Source data:

*** Begin section ***

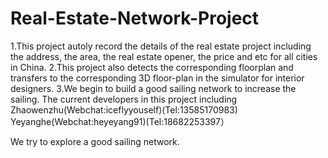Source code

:# Real-Estate-Network-Project
1.This project autoly record the details of the real estate project including the address, the area, the real estate opener, the price and etc for all cities in China.
2.This project also detects the corresponding floorplan and transfers to the corresponding 3D floor-plan in the simulator for interior designers.
3.We begin to build a good sailing network to increase the sailing.
The current developers in this project including Zhaowenzhu(Webchat:iceflyyouself)(Tel:13585170983) Yeyanghe(Webchat:heyeyang91)(Tel:18682253397）

We try to explore a good sailing network.
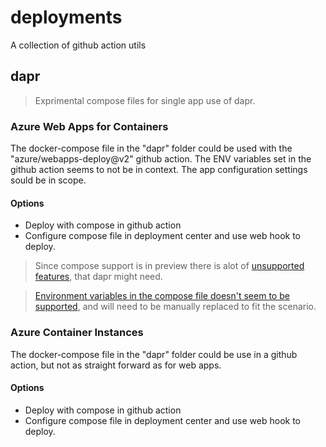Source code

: # deployments
A collection of github action utils

## dapr

> Exprimental compose files for single app use of dapr.

### Azure Web Apps for Containers

The docker-compose file in the "dapr" folder could be used with the "azure/webapps-deploy@v2" github action. The ENV variables set in the github action seems to not be in context. The app configuration settings sould be in scope.

#### Options

- Deploy with compose in github action
- Configure compose file in deployment center and use web hook to deploy.

> Since compose support is in preview there is alot of [unsupported features](https://docs.microsoft.com/en-us/azure/app-service/configure-custom-container?pivots=container-linux#configure-multi-container-apps), that dapr might need.


> [Environment variables in the compose file doesn't seem to be supported](https://stackoverflow.com/questions/64760074/azure-web-app-service-for-linux-containers-not-picking-up-environment-variables), and will need to be manually replaced to fit the scenario.

### Azure Container Instances

The docker-compose file in the "dapr" folder could be use in a github action, but not as straight forward as for web apps.

#### Options
- Deploy with compose in github action
- Configure compose file in deployment center and use web hook to deploy.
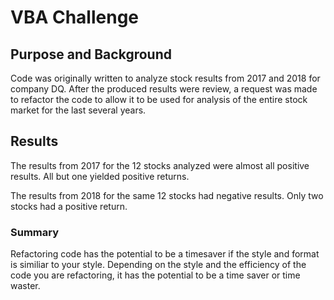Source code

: # VBA Challenge

## Purpose and Background
 Code was originally written to analyze stock results from 2017 and 2018 for company DQ. After the produced results were review, a request was made to refactor the code to allow it to be used for analysis of the entire stock market for the last several years.

## Results
The results from 2017 for the 12 stocks analyzed were almost all positive results. All but one yielded positive returns. 

The results from 2018 for the same 12 stocks had negative results. Only two stocks had a positive return. 

### Summary
Refactoring code has the potential to be a timesaver if the style and format is similiar to your style. Depending on the style and the efficiency of the code you are refactoring, it has the potential to be a time saver or time waster. 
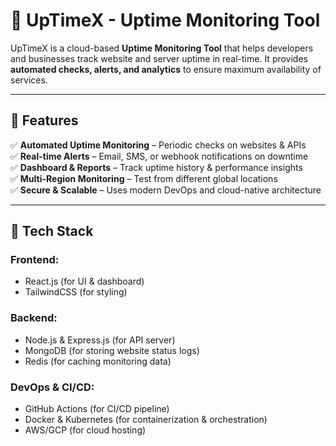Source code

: # 🚀 UpTimeX - Uptime Monitoring Tool  

UpTimeX is a cloud-based **Uptime Monitoring Tool** that helps developers and businesses track website and server uptime in real-time. It provides **automated checks, alerts, and analytics** to ensure maximum availability of services.  

---

## 📌 Features  
✅ **Automated Uptime Monitoring** – Periodic checks on websites & APIs  
✅ **Real-time Alerts** – Email, SMS, or webhook notifications on downtime  
✅ **Dashboard & Reports** – Track uptime history & performance insights  
✅ **Multi-Region Monitoring** – Test from different global locations  
✅ **Secure & Scalable** – Uses modern DevOps and cloud-native architecture  

---

## 🚀 Tech Stack  
### **Frontend:**  
- React.js (for UI & dashboard)  
- TailwindCSS (for styling)  

### **Backend:**  
- Node.js & Express.js (for API server)  
- MongoDB (for storing website status logs)  
- Redis (for caching monitoring data)  

### **DevOps & CI/CD:**  
- GitHub Actions (for CI/CD pipeline)  
- Docker & Kubernetes (for containerization & orchestration)  
- AWS/GCP (for cloud hosting)  




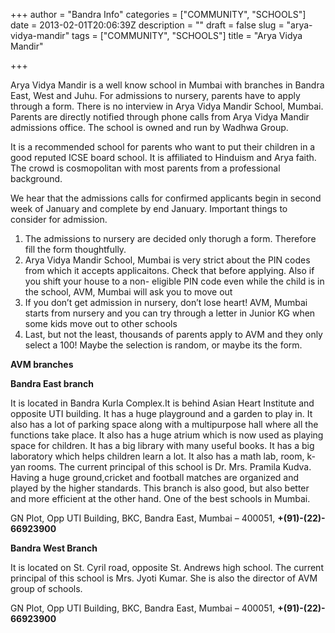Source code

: +++
author = "Bandra Info"
categories = ["COMMUNITY", "SCHOOLS"]
date = 2013-02-01T20:06:39Z
description = ""
draft = false
slug = "arya-vidya-mandir"
tags = ["COMMUNITY", "SCHOOLS"]
title = "Arya Vidya Mandir"

+++


<p>Arya Vidya Mandir is a well know school in Mumbai with branches in Bandra East, West and Juhu. For admissions to nursery, parents have to apply through a form. There is no interview in Arya Vidya Mandir School, Mumbai. Parents are directly notified through phone calls from Arya Vidya Mandir admissions office. The school is owned and run by Wadhwa Group.</p>
<p>It is a recommended school for parents who want to put their children in a good reputed ICSE board school. It is affiliated to Hinduism and Arya faith. The crowd is cosmopolitan with most parents from a professional background.</p>
<p>We hear that the admissions calls for confirmed applicants begin in second week of January and complete by end January. Important things to consider for admission.</p>
<ol>
<li>The admissions to nursery are decided only thorugh a form. Therefore fill the form thoughtfully.</li>
<li>Arya Vidya Mandir School, Mumbai is very strict about the PIN codes from which it accepts applicaitons. Check that before applying. Also if you shift your house to a non- eligible PIN code even while the child is in the school, AVM, Mumbai will ask you to move out</li>
<li>If you don’t get admission in nursery, don’t lose heart! AVM, Mumbai starts from nursery and you can try through a letter in Junior KG when some kids move out to other schools</li>
<li>Last, but not the least, thousands of parents apply to AVM and they only select a 100! Maybe the selection is random, or maybe its the form.</li>
</ol>
<p><strong>AVM branches</strong></p>
<p><strong>Bandra East branch</strong></p>
<p>It is located in Bandra Kurla Complex.It is behind Asian Heart Institute and opposite UTI building. It has a huge playground and a garden to play in. It also has a lot of parking space along with a multipurpose hall where all the functions take place. It also has a huge atrium which is now used as playing space for children. It has a big library with many useful books. It has a big laboratory which helps children learn a lot. It also has a math lab, room, k-yan rooms. The current principal of this school is Dr. Mrs. Pramila Kudva. Having a huge ground,cricket and football matches are organized and played by the higher standards. This branch is also good, but also better and more efficient at the other hand. One of the best schools in Mumbai.</p>
<p>GN Plot, Opp UTI Building, BKC, Bandra East, Mumbai – 400051, <strong>+(91)-(22)- 66923900</strong></p>
<p><strong>Bandra West Branch</strong></p>
<p>It is located on St. Cyril road, opposite St. Andrews high school. The current principal of this school is Mrs. Jyoti Kumar. She is also the director of AVM group of schools.</p>
<p>GN Plot, Opp UTI Building, BKC, Bandra East, Mumbai – 400051, <strong>+(91)-(22)- 66923900</strong></p>
<h4></h4>
<h4></h4>



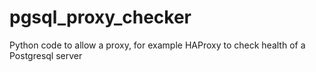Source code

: # pgsql_proxy_checker
Python code to allow a proxy, for example HAProxy to check health of a Postgresql server
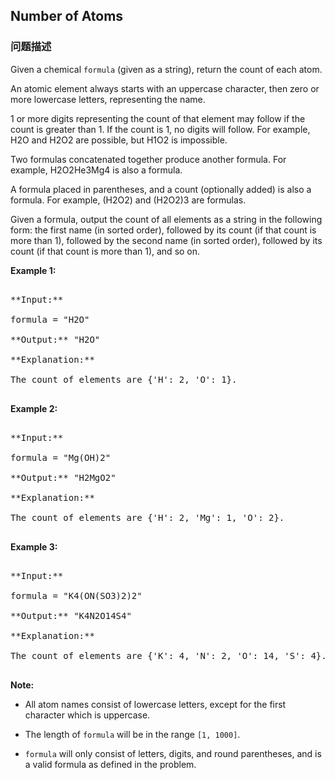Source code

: ## Number of Atoms  
### 问题描述
Given a chemical `formula` (given as a string), return the count of each atom.



An atomic element always starts with an uppercase character, then zero or more lowercase letters, representing the name.



1 or more digits representing the count of that element may follow if the count is greater than 1.  If the count is 1, no digits will follow.  For example, H2O and H2O2 are possible, but H1O2 is impossible.



Two formulas concatenated together produce another formula.  For example, H2O2He3Mg4 is also a formula.  



A formula placed in parentheses, and a count (optionally added) is also a formula.  For example, (H2O2) and (H2O2)3 are formulas.



Given a formula, output the count of all elements as a string in the following form: the first name (in sorted order), followed by its count (if that count is more than 1), followed by the second name (in sorted order), followed by its count (if that count is more than 1), and so on.

**Example 1:**<br />
<pre>
**Input:** 
formula = "H2O"
**Output:** "H2O"
**Explanation:** 
The count of elements are {'H': 2, 'O': 1}.
</pre>


**Example 2:**<br />
<pre>
**Input:** 
formula = "Mg(OH)2"
**Output:** "H2MgO2"
**Explanation:** 
The count of elements are {'H': 2, 'Mg': 1, 'O': 2}.
</pre>


**Example 3:**<br />
<pre>
**Input:** 
formula = "K4(ON(SO3)2)2"
**Output:** "K4N2O14S4"
**Explanation:** 
The count of elements are {'K': 4, 'N': 2, 'O': 14, 'S': 4}.
</pre>


**Note:**
- All atom names consist of lowercase letters, except for the first character which is uppercase.
- The length of `formula` will be in the range `[1, 1000]`.
- `formula` will only consist of letters, digits, and round parentheses, and is a valid formula as defined in the problem.

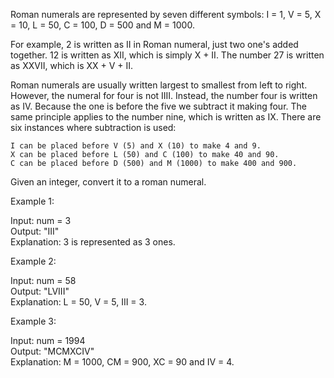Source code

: Roman numerals are represented by seven different symbols: I = 1, V = 5, X = 10, L = 50, C = 100, D = 500 and M = 1000.


For example, 2 is written as II in Roman numeral, just two one's added together. 12 is written as XII, which is simply X + II. The number 27 is written as XXVII, which is XX + V + II.

Roman numerals are usually written largest to smallest from left to right. However, the numeral for four is not IIII. Instead, the number four is written as IV. Because the one is before the five we subtract it making four. The same principle applies to the number nine, which is written as IX. There are six instances where subtraction is used:

    I can be placed before V (5) and X (10) to make 4 and 9. 
    X can be placed before L (50) and C (100) to make 40 and 90.
    C can be placed before D (500) and M (1000) to make 400 and 900.

Given an integer, convert it to a roman numeral.

 

Example 1:

Input: num = 3<br/>
Output: "III"<br/>
Explanation: 3 is represented as 3 ones.

Example 2:

Input: num = 58<br/>
Output: "LVIII"<br/>
Explanation: L = 50, V = 5, III = 3.

Example 3:

Input: num = 1994<br/>
Output: "MCMXCIV"<br/>
Explanation: M = 1000, CM = 900, XC = 90 and IV = 4.
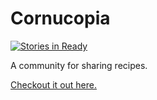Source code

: 
# Cornucopia

[![Stories in Ready](https://badge.waffle.io/radenska/cornucopia.png?label=ready&title=Ready)](https://waffle.io/radenska/cornucopia)

A community for sharing recipes.

[Checkout it out here.](https://cornucopia-fe.herokuapp.com/)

*** End section ***

-- Work request --
Your reply should hold every line from the data that contains "representing", copied in full.

-- Your solution --
An atomic element always starts with an uppercase character, then zero or more lowercase letters, representing the name.
1 or more digits representing the count of that element may follow if the count is greater than 1.  If the count is 1, no digits will follow.  For example, H2O and H2O2 are possible, but H1O2 is impossible.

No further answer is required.